Chief executive of the Australian Energy Council, Matthew Warren, warned that government interference in the market was adding more uncertainty to an already clouded policy environment.

Warren, whose organisation represents large energy industry companies, said the electricity market needed investment in new power generation of between $200 billion and $250 billion by 2050.

“If governments keep going the way they are going, they’re going to need to fund that themselves,” he told InDaily.

“The AGL decision is a warning that the private sector is able to rebuild the grid, but they can’t do it if governments keep interfering in the market.”

He said the national electricity market was created to free governments from the need to invest billions of dollars in new infrastructure, freeing up funds to spend on investments like schools and hospitals.

The market had operated well, with problems only emerging the past decade because governments had failed to provide policy certainty.

“We are destroying the benefits of that reform in front of our eyes,” he said.

Koutsantonis rejected Warren’s assessment of the market, telling InDaily today: “The national energy market is fundamentally broken and, in the absence of leadership from the federal Liberal Government, the people of South Australia expect the State Government to take the necessary steps required to secure our energy supplies.”

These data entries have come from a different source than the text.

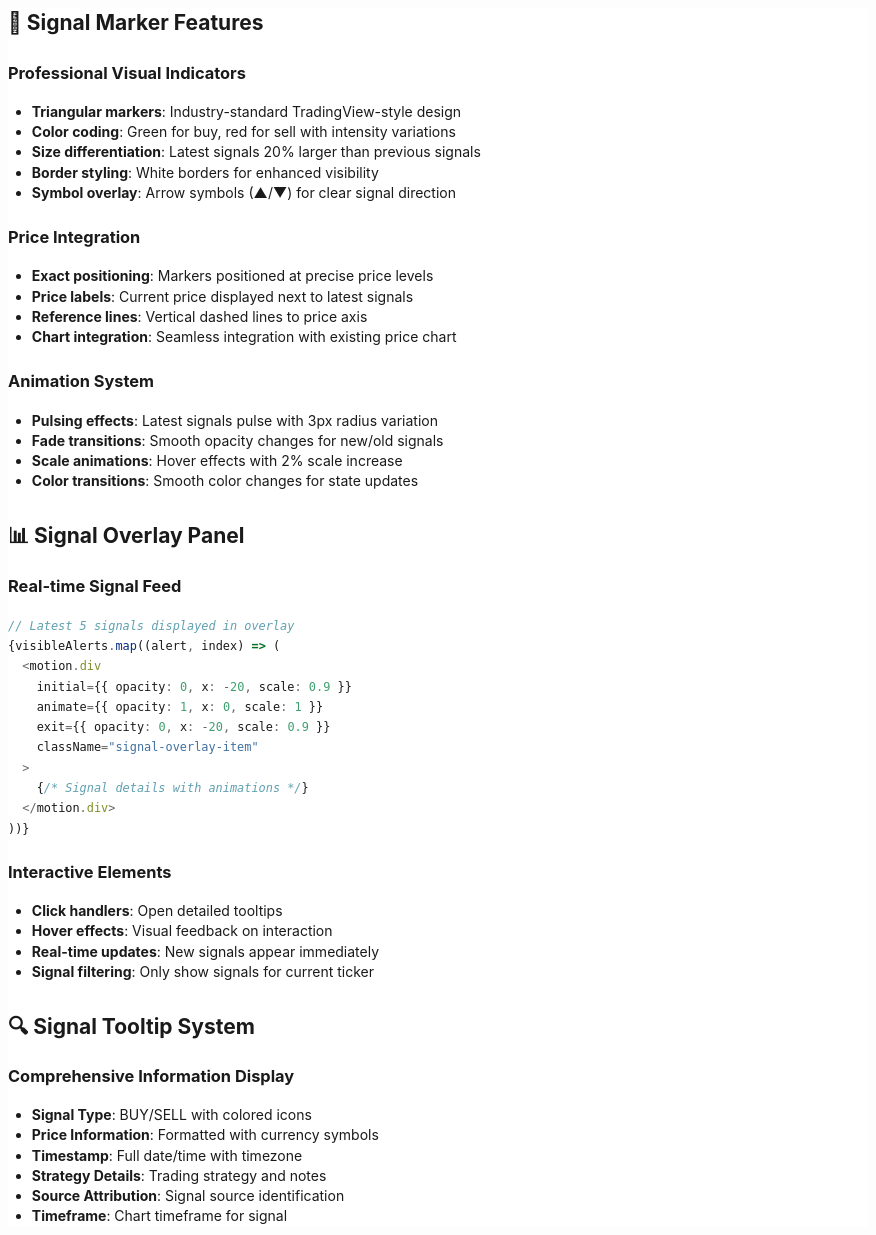 ## 🎯 Signal Marker Features

### Professional Visual Indicators
- **Triangular markers**: Industry-standard TradingView-style design
- **Color coding**: Green for buy, red for sell with intensity variations
- **Size differentiation**: Latest signals 20% larger than previous signals  
- **Border styling**: White borders for enhanced visibility
- **Symbol overlay**: Arrow symbols (▲/▼) for clear signal direction

### Price Integration
- **Exact positioning**: Markers positioned at precise price levels
- **Price labels**: Current price displayed next to latest signals
- **Reference lines**: Vertical dashed lines to price axis
- **Chart integration**: Seamless integration with existing price chart

### Animation System
- **Pulsing effects**: Latest signals pulse with 3px radius variation
- **Fade transitions**: Smooth opacity changes for new/old signals
- **Scale animations**: Hover effects with 2% scale increase
- **Color transitions**: Smooth color changes for state updates

## 📊 Signal Overlay Panel

### Real-time Signal Feed
```typescript
// Latest 5 signals displayed in overlay
{visibleAlerts.map((alert, index) => (
  <motion.div
    initial={{ opacity: 0, x: -20, scale: 0.9 }}
    animate={{ opacity: 1, x: 0, scale: 1 }}
    exit={{ opacity: 0, x: -20, scale: 0.9 }}
    className="signal-overlay-item"
  >
    {/* Signal details with animations */}
  </motion.div>
))}
```

### Interactive Elements
- **Click handlers**: Open detailed tooltips
- **Hover effects**: Visual feedback on interaction
- **Real-time updates**: New signals appear immediately
- **Signal filtering**: Only show signals for current ticker

## 🔍 Signal Tooltip System

### Comprehensive Information Display
- **Signal Type**: BUY/SELL with colored icons
- **Price Information**: Formatted with currency symbols
- **Timestamp**: Full date/time with timezone
- **Strategy Details**: Trading strategy and notes
- **Source Attribution**: Signal source identification
- **Timeframe**: Chart timeframe for signal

Warren’s warning echoed that of Business Council chief Jennifer Westacott, who said on the weekend that political considerations, rather than private investment decisions, were now leading the development of the national electricity market.

She said Australia had to be careful that governments did not take over the energy market.

“South Australia, having made these [renewable energy target] decisions, is now asking for taxpayers to pay for the projects that will turn this around,” she said.

However, the South Australian Government is using this as a selling point, saying its half-billion-dollar plan represents the first public investment in electricity generation since ETSA was privatised 20 years ago.

State Liberal Leader Steven Marshall said the AGL announcement showed the “wheels have completely and utterly fallen off” the Government’s energy plan.

He told ABC Radio Adelaide it showed that Government spending was competing with private investment.

“There is already excessive gas peaking plant capacity in South Australia – more than 750 megawatts in the private sector,” he said.

“The Government should be contracting those operators to provide the services. If they did it, it would be in place by the end of this year. We wouldn’t have to have their diesel generators costing tens and tens of millions of dollars dotted right around the countryside here in South Australia. We could have that stability to our grid and we could have it by Christmas this year but this Government is opposed to the private sector as the Premier pointed out in the leaders’ debate when he said, ‘I’m not a free market guy’.”